I felt like several arrows had been aimed at my chest,all managing to puncture my ribcage.I didn't have the strength to pull them out yet I had to.How was I supposed to deal with so many emotions at the same time?I hadn't even had time to process all the recent events in my life.

"Is it okay that I'm so mad that he kept this from me?"I asked Carlos who was seated next to me at the waiting lounge in the hospital. "Whatever you are feeling,don't block it off,"he said. "I hate having to feel things.I really hate it!It's during times like this that I could use a cigar or two,"I said.He was silent,just listening to all my venting.

"I was actually about to tell him my biggest secret and just get it off my chest.Turns out he had a secret of his own.When do they end?The secrets?And you know what everyone uses as an excuse?They are trying to protect me!Like hell I need protecting!"I went on and on. "I'm sorry.I just feel what I feel,"I said after a while.I was just bothering him with all my venting and ranting.

"Don't ever apologize for how you feel,"he said to me and I fell back in my seat,arms across my chest. "When did you learn about him?Dad?"I changed the subject. "When I was seventeen,"he said. "I was so mad at my mum for not letting me meet my father.All those years?He missed out on my childhood and that stung,"he said. "I was an angry child growing up.I had a step father but he was a fucking nightmare,"he opened up. "Wow,I can't believe I'm having a heart to heart conversation with you,"he added and we laughed.

"Me neither.It's good,right?"I spoke and he turned to look into my eyes with his gaze that always made my heart drop."It is good.I like it,"he said and I nodded.

"Got any secrets of your own Gomez?"I asked him. "I mean,everyone has a secret and you already know mine,"I added. "Trust me,you don't wanna know.I've lived a dangerous life.I'm not proud of it,"he said. "You'll know some day,"he said and it sounded more like a promise.Suddenly,the doctor walked towards us.

"How is dad?"I asked him almost immediately. "He'll be fine but he should spend the night here.His treatment isn't working.We need to switch it up a little bit,"he said."What does that mean?"Carlos asked,the terror in his voice so evident. "We are starting him on stronger drugs and a phlebotomy every two weeks.The prognosis is not so good at the moment,"he explained. "He's going to be fine,right?"I asked.

"He's a fighter.He's asking for you by the way,"the doctor said to me.Carlos gave me a go ahead look.I nodded and headed to the private wing where dad was. "Hey,"he said to me as I walked into the ward. "Hey,"I said."You are not allowed to me be sad,"he said. "I can't help it,"I said as I sat next to him on the bed. "I'm scared,"I said to him."That makes the two of us,"he said.
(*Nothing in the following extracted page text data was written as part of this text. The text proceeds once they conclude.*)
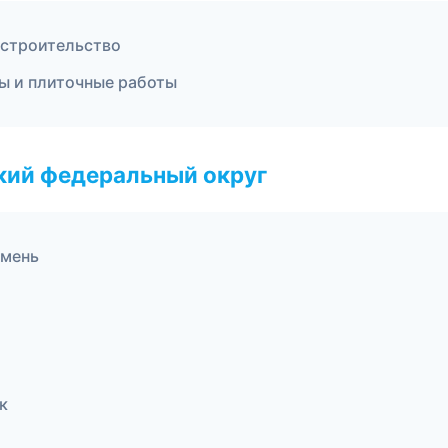
 строительство
ы и плиточные работы
ский федеральный округ
юмень
к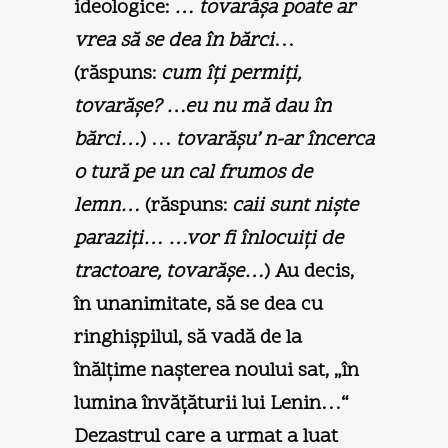
ideologice:
… tovarăşa poate ar
vrea să se dea în bărci
…
(răspuns:
cum îţi permiţi,
tovarăşe? …eu nu mă dau în
bărci…
) …
tovarăşu’ n-ar încerca
o tură pe un cal frumos de
lemn…
(răspuns:
caii sunt nişte
paraziţi… …vor fi înlocuiţi de
tractoare, tovarăşe…
) Au decis,
în unanimitate, să se dea cu
ringhişpilul, să vadă de la
înălţime naşterea noului sat, „în
lumina învăţăturii lui Lenin…“
Dezastrul care a urmat a luat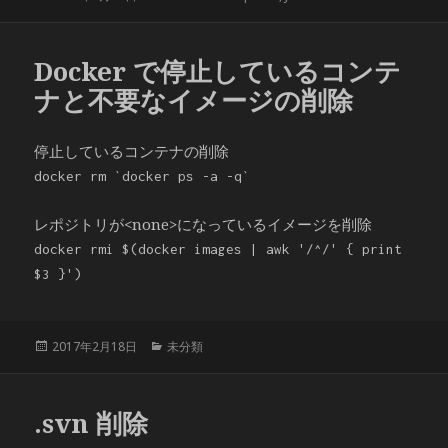
稿
テ
日:
ゴ
リ
Docker で停止しているコンテ
ー
ナと不要なイメージの削除
停止しているコンテナの削除
docker rm `docker ps -a -q`
レポジトリが<none>になっているイメージを削除
docker rmi $(docker images | awk '/^/' { print
$3 }')
投
カ
2017年2月18日
未分類
稿
テ
日:
ゴ
リ
.svn 削除
ー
We hugged for a while and I let myself feel all the pain that there was to feel. "I'm sorry I didn't tell you.I was scared of seeing you crush like this,"Xavi whispered. "Trust me,everyone has secrets,"I seemed to have made peace with that fact. "Get better,okay?I still need my dad,"I said and smiled amidst the tears. "I'm seeing a psychiatrist tomorrow,"I found myself saying.I didn't even know if it was the right time to tell him what was going on with me.I felt like it was right to tell him at that moment. "Psychiatrist?Why?"He asked. "I have a drug problem dad,"I finally got it off my chest.He broke off from our embrace. "My baby girl has a drug problem?"He asked and I nodded.He was silent for a whole five minutes as if trying to figure out whether I was lying or telling the truth.
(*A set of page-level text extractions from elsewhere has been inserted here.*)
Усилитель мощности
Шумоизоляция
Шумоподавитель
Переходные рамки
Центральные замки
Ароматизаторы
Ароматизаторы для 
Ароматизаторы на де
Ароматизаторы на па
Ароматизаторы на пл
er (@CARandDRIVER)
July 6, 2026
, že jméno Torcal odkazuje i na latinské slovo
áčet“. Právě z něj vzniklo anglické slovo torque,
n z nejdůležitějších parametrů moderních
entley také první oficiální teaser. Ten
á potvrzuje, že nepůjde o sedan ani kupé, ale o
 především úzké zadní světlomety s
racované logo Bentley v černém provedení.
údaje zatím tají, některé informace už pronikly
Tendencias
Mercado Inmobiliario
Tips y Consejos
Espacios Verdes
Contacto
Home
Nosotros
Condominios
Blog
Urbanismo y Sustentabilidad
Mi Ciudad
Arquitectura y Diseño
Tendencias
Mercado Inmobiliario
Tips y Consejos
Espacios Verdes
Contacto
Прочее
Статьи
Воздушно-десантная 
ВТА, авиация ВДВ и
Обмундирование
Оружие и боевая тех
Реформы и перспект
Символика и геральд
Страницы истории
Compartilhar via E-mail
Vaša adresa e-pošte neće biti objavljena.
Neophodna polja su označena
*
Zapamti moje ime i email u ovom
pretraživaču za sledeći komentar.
"Dad,please say something,"I begged him because the silence was killing me. "How long have you been using?"He asked. "Three years.On and off,"I said and he shook his head in disbelief. "All this time and I didn't even notice?Who sells to you?"He asked.

"Seriously?You just found out I have a drug problem and the first question you ask is who sells to me?How about why did you start using drugs?"I said to him.

"You know what dad?You should have noticed that I was into drugs.If you'd have looked at me even for one minute you could have seen it.I'm sorry I'm not the perfect daughter,"I said and left his ward.I didn't care what he felt or what he thought.No more secrets.I felt so free.